* [Extract provided]:

Over the past three years, the UK Ministry of Defence (MOD) has recognised the transformative potential of Artificial Intelligence (AI) to enhance national defence. Documents like the Defence AI Strategy and Defence AI Playbook set a clear ambition to embed AI across both operational and support domains, from logistics and personnel management to frontline Intelligence, Surveillance and Reconnaissance (ISR), and Command and Control (C2). In these data-heavy environments, AI can help defence personnel cut through information overload and make faster, better decisions.
This strategic intent is translating into real-world applications. For instance, Thales has deployed Maritime Mine Countermeasures (MMCM) systems using Unmanned Surface Vessels (USV) to detect and neutralise sea mines as part of the UK-France Mine Hunting Capability Programme. BAE Systems, in partnership with Cellula Robotics developed Herne, the UK’s first autonomous Extra-Large Underwater Vehicle (XLAUV), capable of executing missions without human input and delivered “from whiteboard to water” in 11 months.

* [Listed records]:
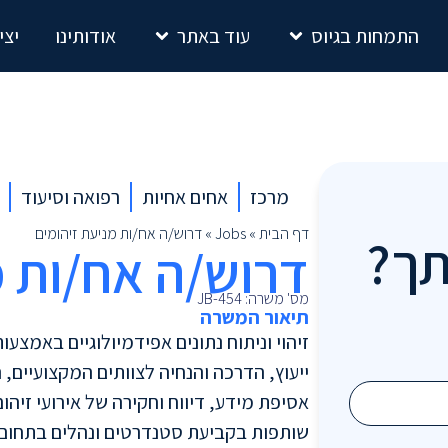
התמחות בגיוס
עוד באתר
אודותינו
יצי
מרכז
אחים אחיות
רפואה וסיעוד
דף הבית
»
Jobs
»
דרוש/ה אח/ות מניעת זיהומים
תך?
דרוש/ה אח/ות מ
מס' משרה: JB-454
תיאור המשרה
זיהוי וניתוח נתונים אפידמיולוגיים באמצעות
ייעוץ, הדרכה והנחיה לצוותים המקצועיים,
אסיפת מידע, דיווח וחקירה של אירועי זיהו
שותפות בקביעת סטנדרטים ונהלים בתחום מ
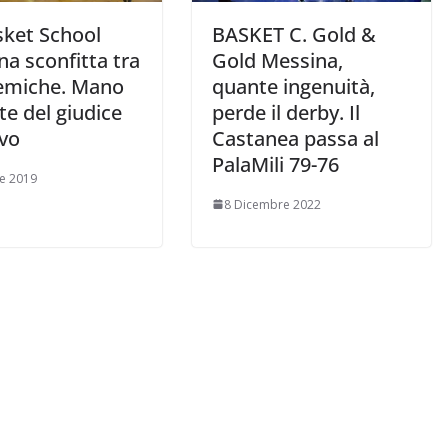
sket School
BASKET C. Gold &
a sconfitta tra
Gold Messina,
lemiche. Mano
quante ingenuità,
e del giudice
perde il derby. Il
ivo
Castanea passa al
PalaMili 79-76
le 2019
8 Dicembre 2022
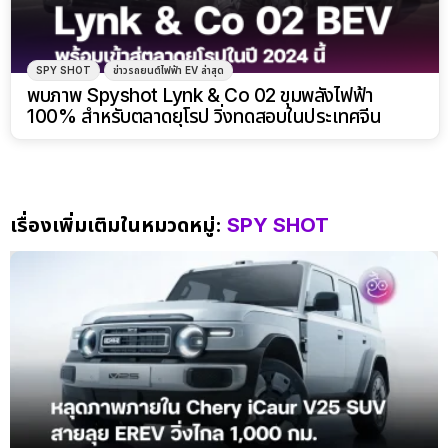
SPY SHOT
ข่าวรถยนต์ไฟฟ้า EV ล่าสุด
พบภาพ Spyshot Lynk & Co 02 ขุมพลังไฟฟ้า
100% สำหรับตลาดยุโรป วิ่งทดสอบในประเทศจีน
เรื่องเพิ่มเติมในหมวดหมู่:
SPY SHOT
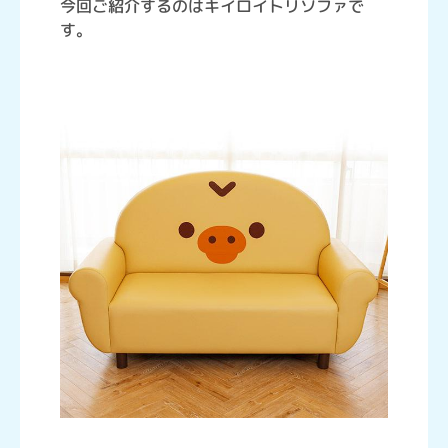
今回ご紹介するのはキイロイトリソファで
す。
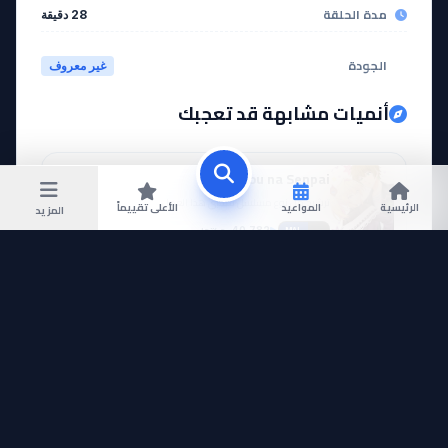
مدة الحلقة
28 دقيقة
الجودة
غير معروف
أنميات مشابهة قد تعجبك
Bukiyou na Senpai.
ترشيح من نوع مسلسل لمحبي هذا العمل.
الرئيسية
المواعيد
الأعلى تقييماً
المزيد
مكتمل
40,782
—
MAL
Castlevania
ترشيح من نوع مسلسل لمحبي هذا العمل.
مكتمل
87,355
—
MAL
Clannad
ترشيح من نوع مسلسل لمحبي هذا العمل.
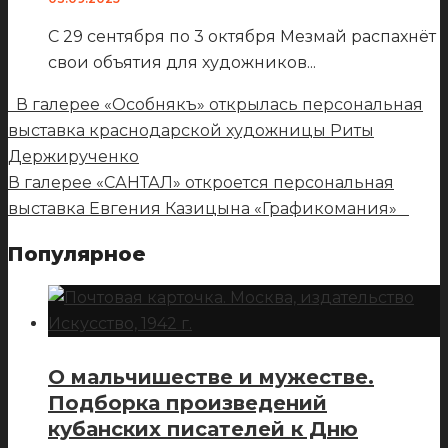
С 29 сентября по 3 октября Мезмай распахнёт
свои объятия для художников
...
В галерее «Особнякъ» открылась персональная
выставка краснодарской художницы Риты
Держирученко
В галерее «САНТАЛ» откроется персональная
выставка Евгения Казицына «Графикомания»
Популярное
О мальчишестве и мужестве.
Подборка произведений
кубанских писателей к Дню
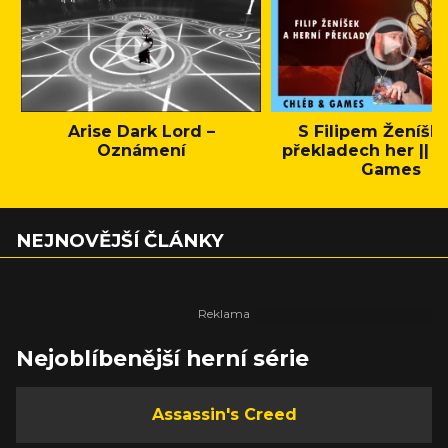
Arise Dark Lord –
S Filipem Ženíšk
Oznámení
překladech her || C
Games
NEJNOVĚJŠÍ ČLÁNKY
Nejoblíbenější herní série
Assassin's Creed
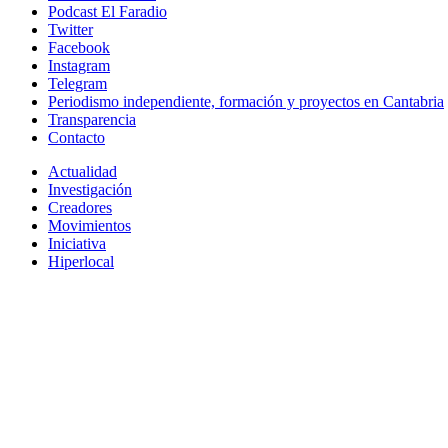
Podcast El Faradio
Twitter
Facebook
Instagram
Telegram
Periodismo independiente, formación y proyectos en Cantabria
Transparencia
Contacto
Actualidad
Investigación
Creadores
Movimientos
Iniciativa
Hiperlocal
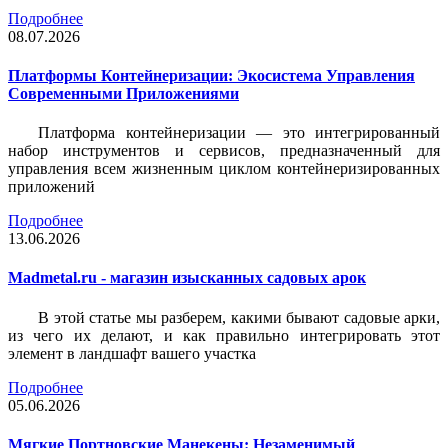
Подробнее
08.07.2026
Платформы Контейнеризации: Экосистема Управления
Современными Приложениями
Платформа контейнеризации — это интегрированный
набор инструментов и сервисов, предназначенный для
управления всем жизненным циклом контейнеризированных
приложений
Подробнее
13.06.2026
Madmetal.ru - магазин изысканных садовых арок
В этой статье мы разберем, какими бывают садовые арки,
из чего их делают, и как правильно интегрировать этот
элемент в ландшафт вашего участка
Подробнее
05.06.2026
Мягкие Портновские Манекены: Незаменимый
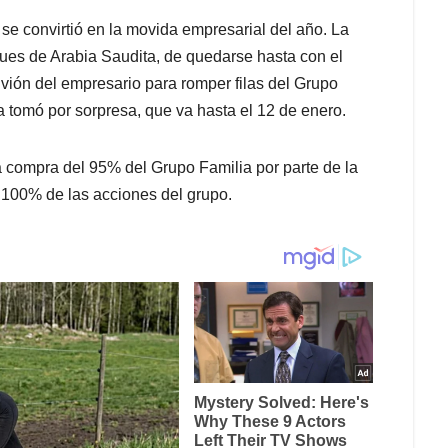
se convirtió en la movida empresarial del año. La
ques de Arabia Saudita, de quedarse hasta con el
ión del empresario para romper filas del Grupo
 tomó por sorpresa, que va hasta el 12 de enero.
a compra del 95% del Grupo Familia por parte de la
 100% de las acciones del grupo.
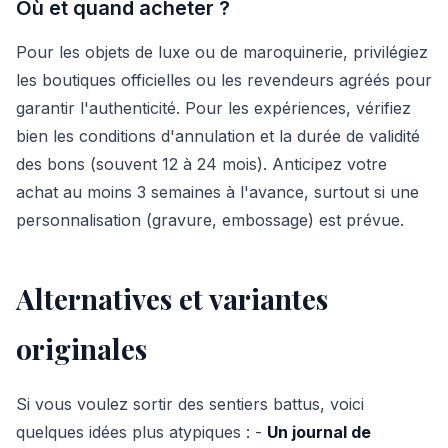
Où et quand acheter ?
Pour les objets de luxe ou de maroquinerie, privilégiez
les boutiques officielles ou les revendeurs agréés pour
garantir l'authenticité. Pour les expériences, vérifiez
bien les conditions d'annulation et la durée de validité
des bons (souvent 12 à 24 mois). Anticipez votre
achat au moins 3 semaines à l'avance, surtout si une
personnalisation (gravure, embossage) est prévue.
Alternatives et variantes
originales
Si vous voulez sortir des sentiers battus, voici
quelques idées plus atypiques : -
Un journal de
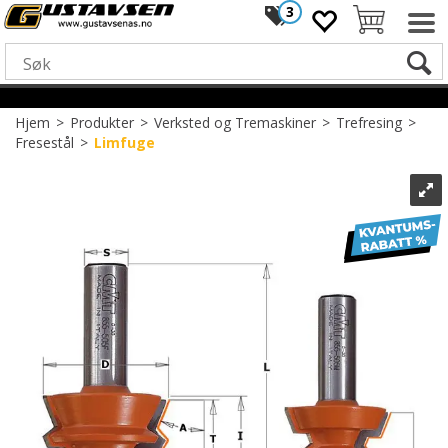
3
Hjem
>
Produkter
>
Verksted og Tremaskiner
>
Trefresing
>
Fresestål
>
Limfuge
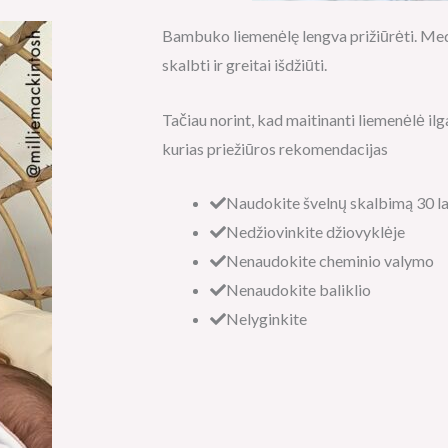
Bambuko liemenėlę lengva prižiūrėti. Medž
skalbti ir greitai išdžiūti.
Tačiau norint, kad maitinanti liemenėlė ilga
kurias priežiūros rekomendacijas
Naudokite švelnų skalbimą 30 l
Nedžiovinkite džiovyklėje
Nenaudokite cheminio valymo
Nenaudokite baliklio
Nelyginkite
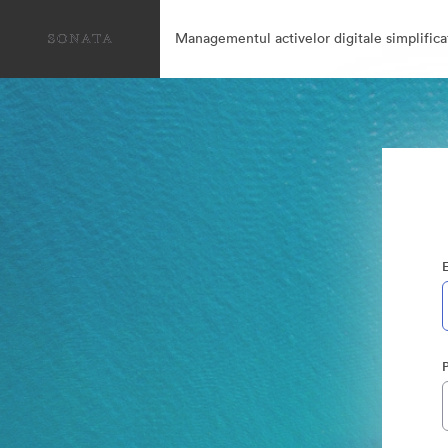
Managementul activelor digitale simplifica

* [Exercise requirements]:
Carry on the passage on AI in UK defence, picking up after its last sentence. The listing has no connection to the passage on AI in UK defence.

* [Written answer]:
These innovations show that cutting-edge AI capabilities are entering UK defence operations. However, this enthusiasm must be balanced with ethical and security considerations – chief among them the principle of Human-In-The-Loop (HITL): the idea that, regardless of an AI system’s sophistication, humans must remain ultimately accountable for its actions.
This blog explores how HITL affects AI adoption in defence and what it means for AI security.
What is Human-In-The-Loop?
HITL is a systems design principle that embeds human oversight into AI decision-making, especially in high-stakes environments. It ensures human operators can supervise, intervene, or override AI actions when necessary. This includes informing training data, supervising outputs, validating predictions, or making the final call in mission-critical contexts.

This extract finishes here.